Degraded Performance

Incident Report for Mobaro

Postmortem

Database Service Outage Post-Mortem

Incident Duration: April 8, 2025, 07:00 UTC - 08:00 UTC (1 hour)

Summary

On April 8, 2025, we experienced a service outage that lasted for one hour, from 07:00 UTC to 08:00 UTC. The incident was triggered by a deployment of a database indexing process update that caused unexpected issues.

Timeline

  • 07:00 UTC: Deployment of a small update to our database indexing processes began.
  • Shortly after deployment: Team identified a malfunction in the update process affecting one of our nodes.
  • Following detection: Attempted to halt the deployment, which unfortunately caused the entire cluster to become unresponsive.
  • Following unresponsiveness: Initiated a controlled, node-by-node restart of the database cluster.
  • 08:00 UTC: Service fully restored after completing the restart process.

Impact

The database cluster was unresponsive during the incident window. While the outage lasted longer than anticipated due to the extended restart process, we can confirm that all data remained intact and secure throughout the incident.

Root Cause

A malfunction occurred during the deployment of a database indexing process update. When we attempted to stop the deployment to address this malfunction, it unexpectedly caused the entire cluster to become unresponsive, necessitating a full restart.

Resolution

We performed a safe, methodical node-by-node restart of the entire database cluster. While this process took longer than initially expected, this careful approach ensured data integrity was maintained throughout the recovery.

Next Steps

Our team is currently:

  1. Investigating the specific cause of the initial update malfunction.
  2. Reviewing our deployment rollback procedures to prevent similar cluster-wide impacts.
  3. Evaluating ways to optimize our restart processes to reduce recovery time.
  4. Increasing resources available for each node.

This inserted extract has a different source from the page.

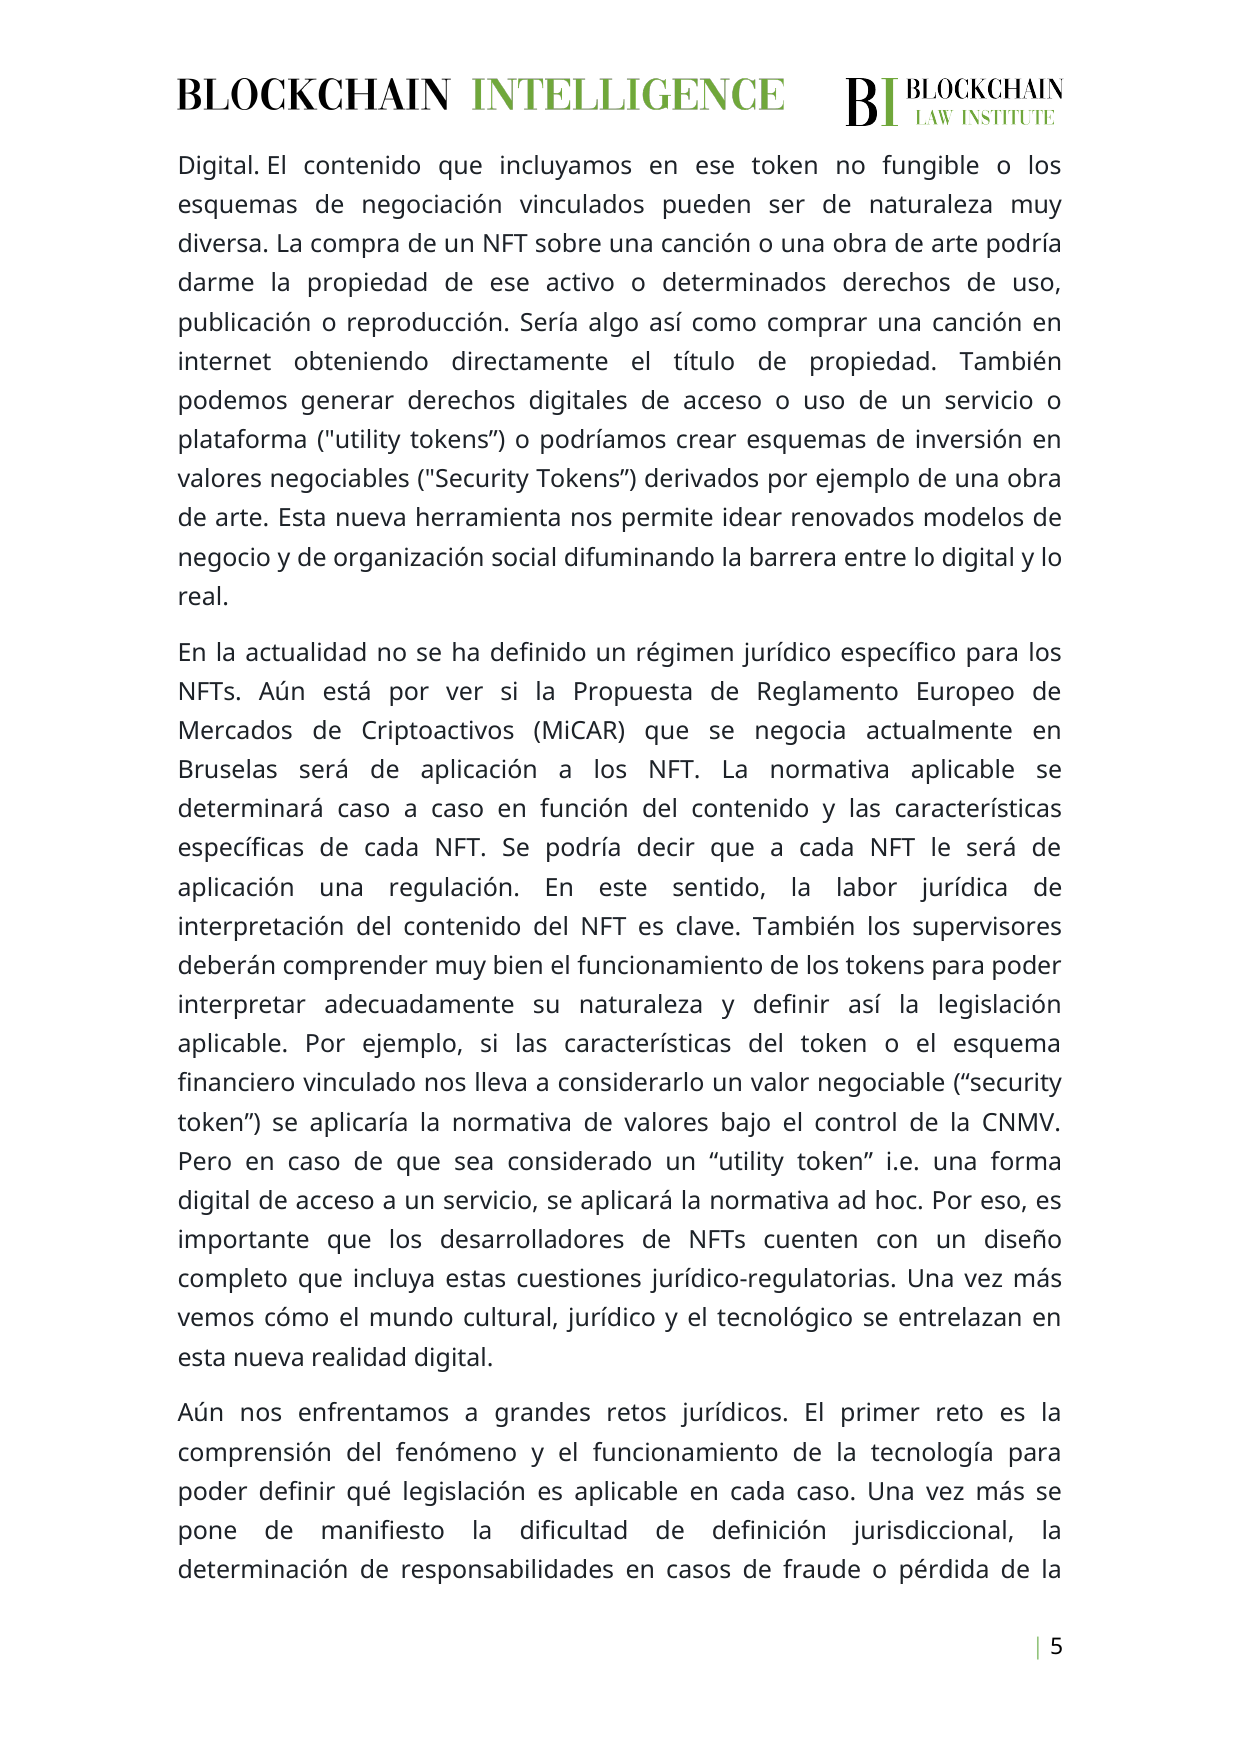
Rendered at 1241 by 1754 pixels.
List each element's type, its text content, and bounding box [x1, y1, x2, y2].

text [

We apologize for any inconvenience this outage may have caused. We remain committed to improving our systems to prevent similar incidents in the future.

Posted Apr 08, 2025 - 10:42 CEST

Resolved

This incident has been resolved.
Posted Apr 08, 2025 - 10:17 CEST

Monitoring

A fix has been implemented and we are monitoring the results.
Posted Apr 08, 2025 - 09:57 CEST

Update

We are currently investigating this issue.


As a possible workaround set your mobile device to "Airplane mode" will allow the app to respond a bit faster during this incident.
Posted Apr 08, 2025 - 09:36 CEST

Investigating

We are currently investigating this issue.
Posted Apr 08, 2025 - 09:17 CEST
This incident affected: Mobile App, Backend Application, RideOps, Public API, and Single Sign-On.